Start of Block
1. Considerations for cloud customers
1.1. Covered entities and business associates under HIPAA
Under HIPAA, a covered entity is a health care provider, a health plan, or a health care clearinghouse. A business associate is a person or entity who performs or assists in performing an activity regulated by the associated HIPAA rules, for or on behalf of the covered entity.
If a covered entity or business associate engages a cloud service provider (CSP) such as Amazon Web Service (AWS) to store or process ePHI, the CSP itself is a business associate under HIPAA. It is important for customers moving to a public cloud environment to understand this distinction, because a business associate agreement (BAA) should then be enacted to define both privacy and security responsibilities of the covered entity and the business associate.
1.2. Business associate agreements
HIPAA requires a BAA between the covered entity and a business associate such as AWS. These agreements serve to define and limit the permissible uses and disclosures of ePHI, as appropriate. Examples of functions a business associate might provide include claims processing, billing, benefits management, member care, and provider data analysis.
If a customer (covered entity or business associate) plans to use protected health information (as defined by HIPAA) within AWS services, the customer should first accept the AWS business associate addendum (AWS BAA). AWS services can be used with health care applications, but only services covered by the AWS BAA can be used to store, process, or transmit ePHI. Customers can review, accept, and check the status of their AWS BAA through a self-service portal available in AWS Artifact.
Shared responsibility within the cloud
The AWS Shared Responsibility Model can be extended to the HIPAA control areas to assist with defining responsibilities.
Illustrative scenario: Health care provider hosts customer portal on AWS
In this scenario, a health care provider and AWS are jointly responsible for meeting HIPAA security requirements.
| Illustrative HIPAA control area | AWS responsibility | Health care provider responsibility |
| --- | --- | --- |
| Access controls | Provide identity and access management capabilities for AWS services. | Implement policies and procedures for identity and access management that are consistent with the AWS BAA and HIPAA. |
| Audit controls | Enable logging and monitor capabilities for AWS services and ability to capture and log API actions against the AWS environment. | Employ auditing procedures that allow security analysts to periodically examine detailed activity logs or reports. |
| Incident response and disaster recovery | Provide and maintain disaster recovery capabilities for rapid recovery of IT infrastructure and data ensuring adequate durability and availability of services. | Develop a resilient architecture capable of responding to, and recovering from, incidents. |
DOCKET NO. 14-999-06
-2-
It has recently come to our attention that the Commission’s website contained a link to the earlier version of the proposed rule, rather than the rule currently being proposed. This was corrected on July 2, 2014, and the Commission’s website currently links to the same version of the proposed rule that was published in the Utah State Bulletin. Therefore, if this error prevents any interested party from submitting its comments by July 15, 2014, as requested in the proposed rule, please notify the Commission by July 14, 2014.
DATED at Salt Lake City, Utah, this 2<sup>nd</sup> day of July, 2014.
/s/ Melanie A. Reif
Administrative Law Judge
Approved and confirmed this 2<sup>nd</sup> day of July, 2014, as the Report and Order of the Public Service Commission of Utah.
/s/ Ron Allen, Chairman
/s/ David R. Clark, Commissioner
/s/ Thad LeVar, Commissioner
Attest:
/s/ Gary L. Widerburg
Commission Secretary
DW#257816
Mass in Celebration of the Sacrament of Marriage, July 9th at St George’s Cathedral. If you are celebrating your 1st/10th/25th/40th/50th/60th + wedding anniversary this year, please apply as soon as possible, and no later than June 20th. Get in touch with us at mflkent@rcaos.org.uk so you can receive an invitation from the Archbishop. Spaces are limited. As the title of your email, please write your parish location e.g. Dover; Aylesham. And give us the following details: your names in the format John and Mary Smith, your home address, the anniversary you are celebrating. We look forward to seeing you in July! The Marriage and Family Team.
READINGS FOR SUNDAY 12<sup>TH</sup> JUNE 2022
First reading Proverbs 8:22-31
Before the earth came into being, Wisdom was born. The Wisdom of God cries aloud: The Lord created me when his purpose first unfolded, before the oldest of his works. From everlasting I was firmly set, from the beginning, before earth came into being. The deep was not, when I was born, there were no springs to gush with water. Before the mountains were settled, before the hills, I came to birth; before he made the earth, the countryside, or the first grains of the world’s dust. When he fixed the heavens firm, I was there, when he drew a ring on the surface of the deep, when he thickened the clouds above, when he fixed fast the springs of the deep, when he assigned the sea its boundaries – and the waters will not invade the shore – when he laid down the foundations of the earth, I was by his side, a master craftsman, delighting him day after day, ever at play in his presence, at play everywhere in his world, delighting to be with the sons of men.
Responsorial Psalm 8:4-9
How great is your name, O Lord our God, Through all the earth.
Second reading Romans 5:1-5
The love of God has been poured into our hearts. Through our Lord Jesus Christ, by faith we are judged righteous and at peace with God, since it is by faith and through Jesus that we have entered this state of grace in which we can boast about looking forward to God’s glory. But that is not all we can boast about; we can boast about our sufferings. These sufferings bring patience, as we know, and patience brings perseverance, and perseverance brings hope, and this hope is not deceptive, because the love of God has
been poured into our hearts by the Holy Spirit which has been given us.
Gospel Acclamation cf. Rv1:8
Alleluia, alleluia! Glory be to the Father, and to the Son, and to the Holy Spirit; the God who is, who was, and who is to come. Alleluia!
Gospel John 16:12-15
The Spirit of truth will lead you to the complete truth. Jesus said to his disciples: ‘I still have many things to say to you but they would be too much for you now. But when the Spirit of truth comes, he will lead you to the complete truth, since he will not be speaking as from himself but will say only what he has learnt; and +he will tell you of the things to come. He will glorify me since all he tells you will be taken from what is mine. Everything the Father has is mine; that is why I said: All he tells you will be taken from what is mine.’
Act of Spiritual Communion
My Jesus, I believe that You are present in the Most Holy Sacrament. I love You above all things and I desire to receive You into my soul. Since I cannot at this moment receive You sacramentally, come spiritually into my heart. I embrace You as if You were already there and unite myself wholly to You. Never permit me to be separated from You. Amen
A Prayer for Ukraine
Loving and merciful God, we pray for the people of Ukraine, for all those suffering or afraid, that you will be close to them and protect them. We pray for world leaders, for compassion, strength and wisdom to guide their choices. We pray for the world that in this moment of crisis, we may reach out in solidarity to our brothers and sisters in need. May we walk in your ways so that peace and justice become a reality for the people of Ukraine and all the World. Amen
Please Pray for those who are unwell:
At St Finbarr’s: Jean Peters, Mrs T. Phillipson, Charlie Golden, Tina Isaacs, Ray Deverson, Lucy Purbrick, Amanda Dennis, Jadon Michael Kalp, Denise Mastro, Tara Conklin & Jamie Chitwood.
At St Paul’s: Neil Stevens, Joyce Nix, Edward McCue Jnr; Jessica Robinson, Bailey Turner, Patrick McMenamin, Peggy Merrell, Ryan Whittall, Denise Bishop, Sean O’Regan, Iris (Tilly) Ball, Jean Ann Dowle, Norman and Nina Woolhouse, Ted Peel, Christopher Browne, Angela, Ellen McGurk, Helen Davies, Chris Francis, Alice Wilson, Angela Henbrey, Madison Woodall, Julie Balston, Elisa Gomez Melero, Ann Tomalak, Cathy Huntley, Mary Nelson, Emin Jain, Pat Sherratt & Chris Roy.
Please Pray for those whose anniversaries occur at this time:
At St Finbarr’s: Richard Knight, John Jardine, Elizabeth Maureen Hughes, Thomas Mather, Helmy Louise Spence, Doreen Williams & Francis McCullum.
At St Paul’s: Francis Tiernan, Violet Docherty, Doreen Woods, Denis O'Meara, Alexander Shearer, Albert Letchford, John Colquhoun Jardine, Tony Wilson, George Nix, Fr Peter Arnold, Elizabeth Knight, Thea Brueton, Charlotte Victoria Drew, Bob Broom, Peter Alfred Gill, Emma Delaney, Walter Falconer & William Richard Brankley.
End of Block
YOUR OBJECTIVE. The lines to extract from the data above begin with the line containing "Second reading Romans 5:1-5" and end with the line containing "Gospel John 16:12-15". Extract them exactly, including both.

OUTPUT OF THE EXERCISE.
Second reading Romans 5:1-5
The love of God has been poured into our hearts. Through our Lord Jesus Christ, by faith we are judged righteous and at peace with God, since it is by faith and through Jesus that we have entered this state of grace in which we can boast about looking forward to God’s glory. But that is not all we can boast about; we can boast about our sufferings. These sufferings bring patience, as we know, and patience brings perseverance, and perseverance brings hope, and this hope is not deceptive, because the love of God has
been poured into our hearts by the Holy Spirit which has been given us.
Gospel Acclamation cf. Rv1:8
Alleluia, alleluia! Glory be to the Father, and to the Son, and to the Holy Spirit; the God who is, who was, and who is to come. Alleluia!
Gospel John 16:12-15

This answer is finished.